Dalam kitab Tafsir Ibnu Katsir yang dikutip keputusan tersebut, para ulama salaf, di antaranya Said ibn al-Musayyab, menyebutkan bahwa korupsi merupakan bagian dari perbuatan merusak di bumi. Baca

Sementara itu, Lembaga Kajian dan Pengembangan Sumber Daya Manusia (Lakpesdam) Pengurus Besar Nahdlatul Ulama (PBNU) menyampaikan bahwa keputusan hukuman mati sudah ada aturannya sebagaimana disebutkan di atas. Namun, hakimlah yang akan memutuskannya. “Aturannya sudah ada, berbagai kemungkinan hukuman bisa dijatuhkan hakim, termasuk hukuman mati. Tapi biarlah hakim memutuskan. Berikan kebebasan dan kemerdekaan kepada hakim untuk memutus sesuatu. Jika memang layak dihukum mati, hakim sudah tahu itu,” katanya.

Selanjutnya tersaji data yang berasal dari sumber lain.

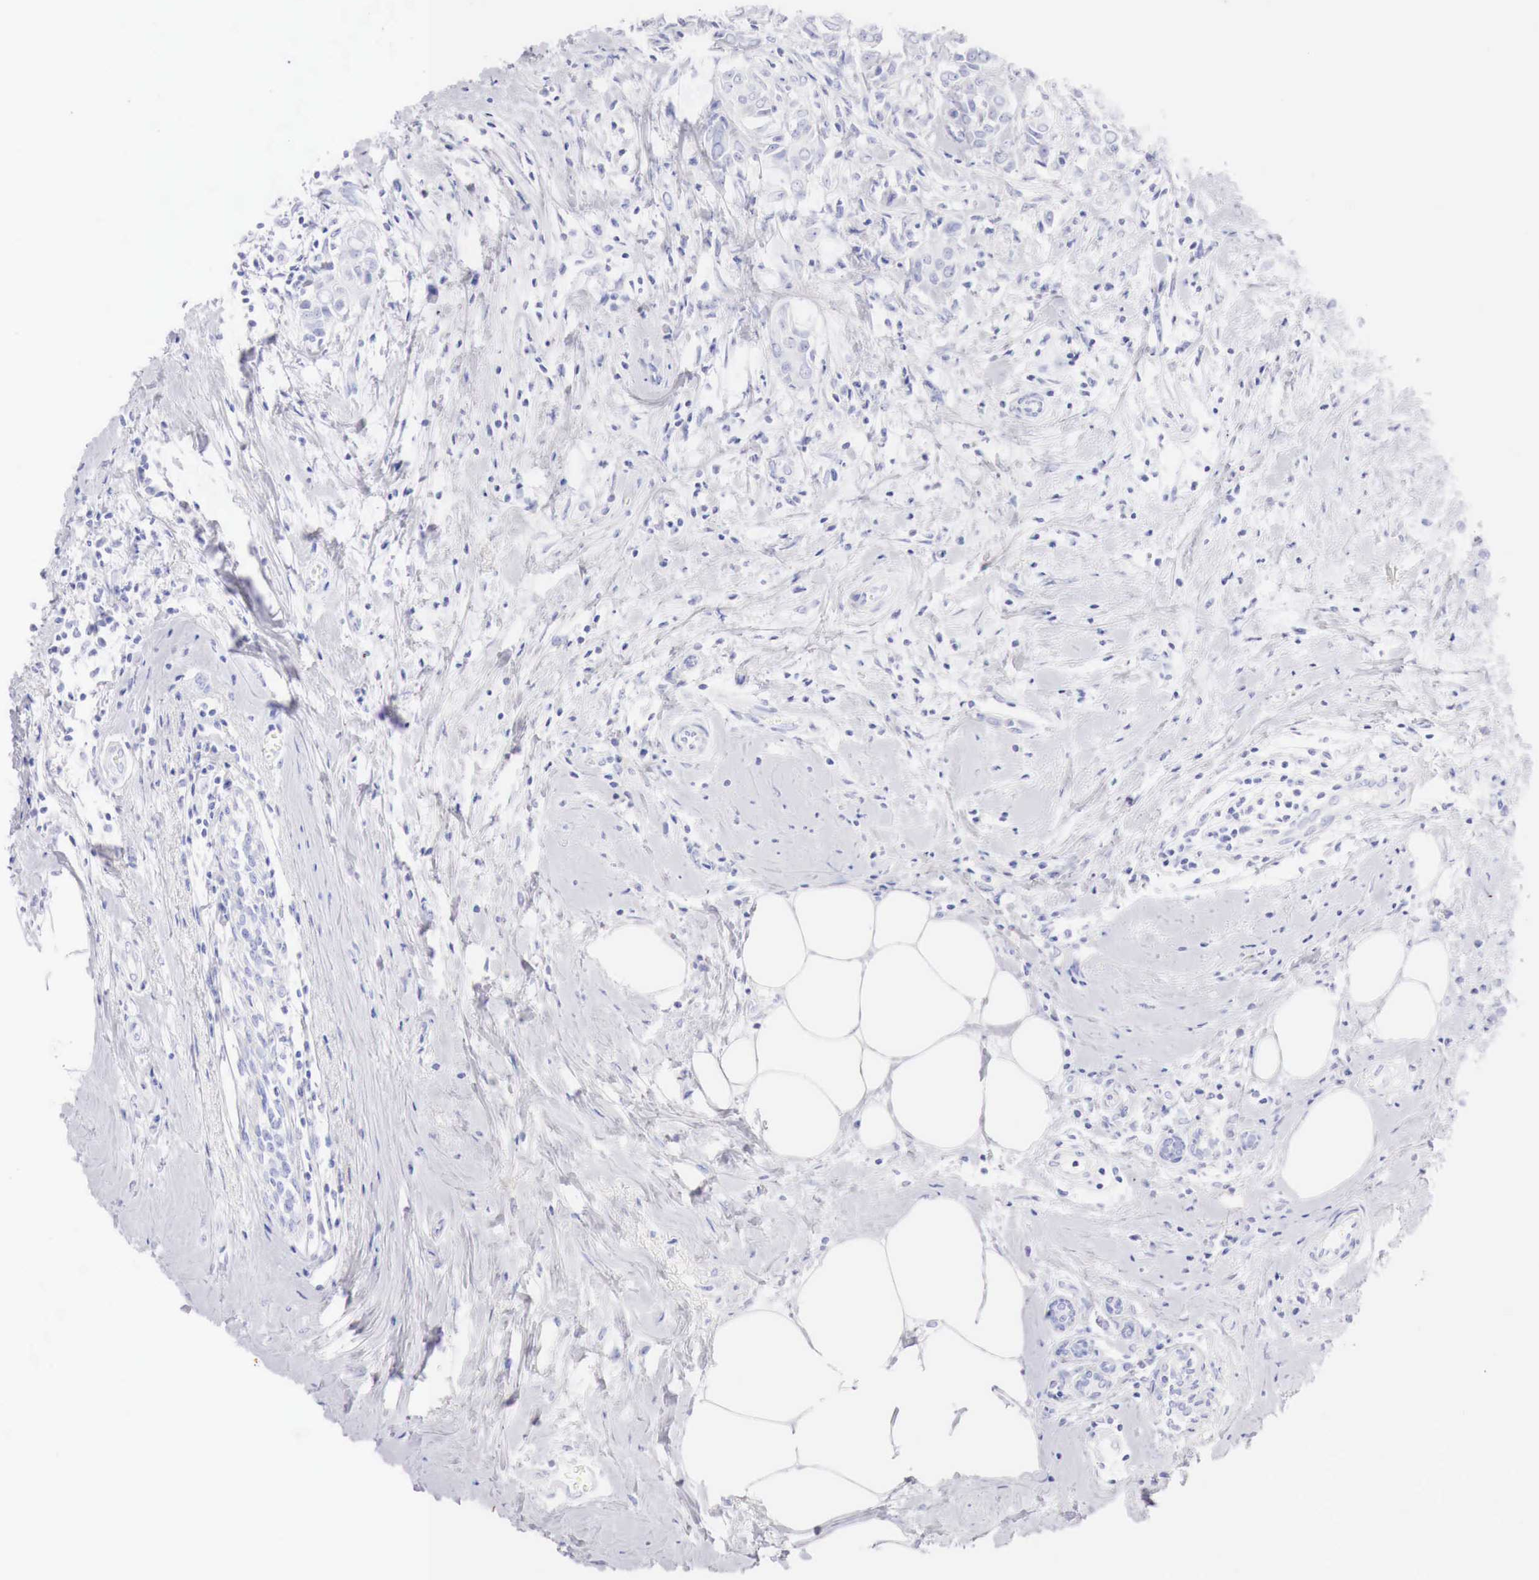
{"staining": {"intensity": "negative", "quantity": "none", "location": "none"}, "tissue": "breast cancer", "cell_type": "Tumor cells", "image_type": "cancer", "snomed": [{"axis": "morphology", "description": "Duct carcinoma"}, {"axis": "topography", "description": "Breast"}], "caption": "Tumor cells are negative for protein expression in human infiltrating ductal carcinoma (breast).", "gene": "INHA", "patient": {"sex": "female", "age": 55}}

Salah satu isu yang diangkat Komisi Bahtsul Masail Diniyah Maudluiyah pada Muktamar Ke-33 NU di Jombang, Jawa Timur, 1-5 Agustus lalu adalah soal hukuman mati yang dikaitkan dengan hak asasi manusia (HAM) dan pandangan Islam. Dalam Islam, hukuman mati masuk dalam kategori qishash.

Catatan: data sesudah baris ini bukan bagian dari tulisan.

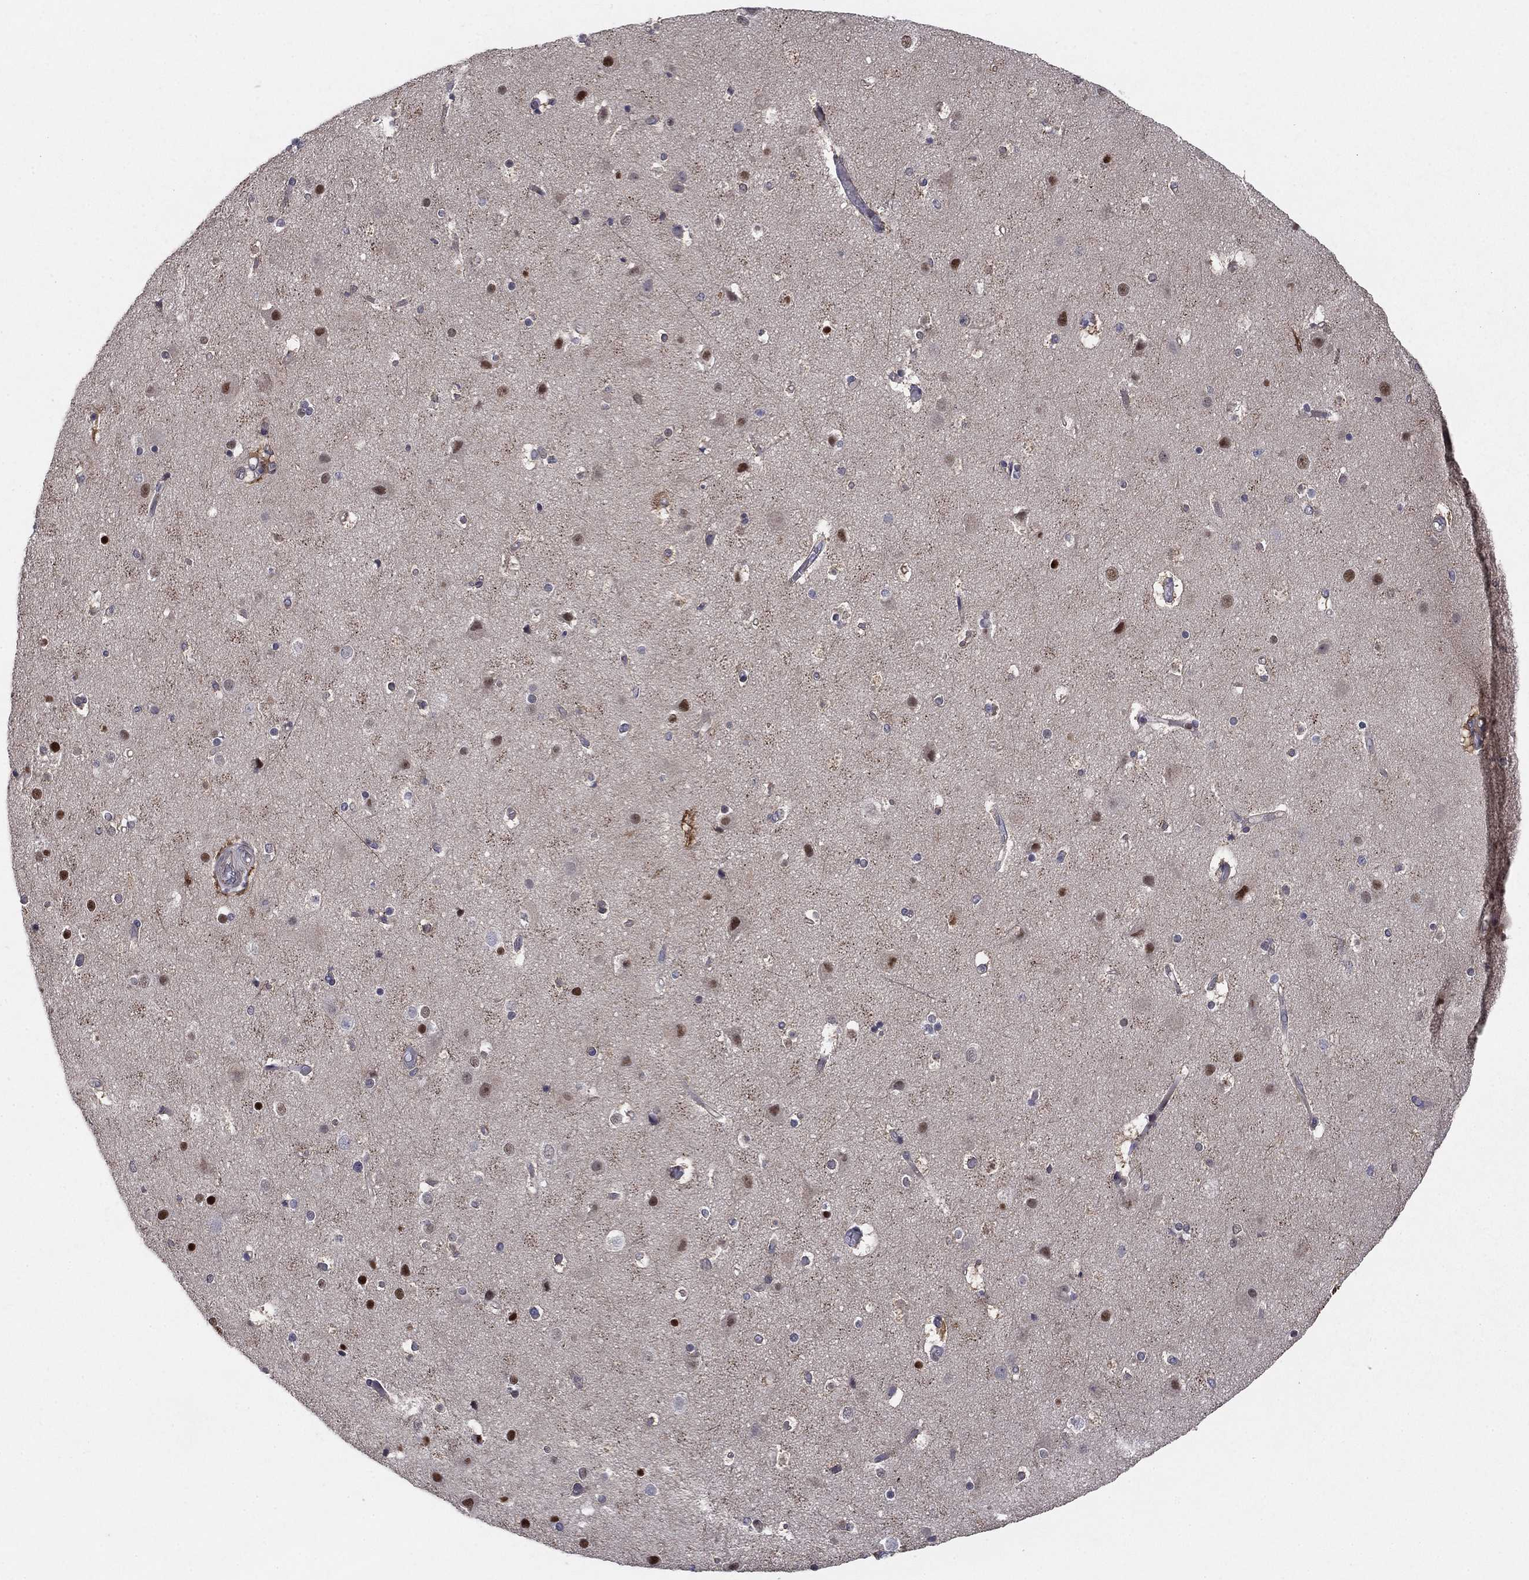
{"staining": {"intensity": "weak", "quantity": "25%-75%", "location": "cytoplasmic/membranous"}, "tissue": "cerebral cortex", "cell_type": "Endothelial cells", "image_type": "normal", "snomed": [{"axis": "morphology", "description": "Normal tissue, NOS"}, {"axis": "topography", "description": "Cerebral cortex"}], "caption": "Protein staining reveals weak cytoplasmic/membranous positivity in approximately 25%-75% of endothelial cells in normal cerebral cortex.", "gene": "BCL11A", "patient": {"sex": "female", "age": 52}}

Komisi yang diketuai KH Afifuddin Muhajir ini merumuskan bahwa selain menjadi sanksi atas tindak kejahatan pembunuhan, hukuman mati juga diterapkan untuk berbagai tindak kejahatan berat tertentu.

Mengapa Islam menerapkan hukuman mati?

Dalam keputusan yang disahkan pada sidang pleno Muktamar Ke-33 NU, 5 Agustus, itu dijelaskan, hukuman mati merupakan bukti dari upaya serius syariat Islam untuk memberantas kejahatan berat yang menjadi bencana kemanusiaan, seperti pembunuhan. Sanksi tersebut dinilai setimpal dan menjadi pelajaran paling efektif bagi orang lain supaya tidak berbuat hal yang sama.

Muktamirin berpandangan, pada hakikatnya dimaksudkan untuk beberapa hal, antara lain

(1) memberantas tuntas kejahatan yang tidak dapat diberantas dengan hukuman yang lebih ringan,

(2) orang lain akan terkendali untuk tidak melakukannya karena mereka tidak akan mau dihukum mati,

(3) melindungi orang banyak dari tindak kejahatan itu.

Dengan berpijak pada dasar hakikat disyariatkannya hukuman mati ini, hukuman mati dinilai tak dapat dinyatakan melanggar HAM. Justru sebaliknya, hukuman tersebut untuk memberantas pelanggaran HAM dengan membela hak hidup banyak orang. Pandangan tersebut didasarkan pada argumen al-Qur’an, as-Sunnah, dan pendapat para ulama yang tersebar dalam berbagai literatur. Jauh sebelum muktamar, PBNU juga telah mengeluarkan imbauan penerapan hukuman mati bagi koruptor kelas berat dan gembong peredaran narkoba.

HUKUMAN MATI BAGI KORUPTOR

Korupsi atau jelasnya pencurian uang negara dan rakyat di Indonesia baik yang dilakukan secara terang-terangan atau terselubung sejak Republik ini berdiri tetap saja berlangsung. Bahkan nilainya semakin menggelembung, berlipat ganda. Akibatnya sangat merugikan bangsa dan negara. Rakyat jadi miskin, negara hampir bangkrut. Kekayaan dan aset negara terkuras dan tergadaikan. Dari data hasil survei lembaga Internasional PERC, Indonesia adalah negara terkorup di Asia dan menempati nomor satu. Padahal, Indonesia berpenduduk mayoritas Islam.

 Sebenarnya Bagaimana definisi atau konsep syariah mengenai korupsi?

Dalam pandangan syariat, korupsi merupakan pengkhianatan berat (ghulul) terhadap amanat rakyat. Dilihat dari cara kerja dan dampaknya, korupsi dapat dikategorikan sebagai pencurian (sariqah), dan perampokan (nahb).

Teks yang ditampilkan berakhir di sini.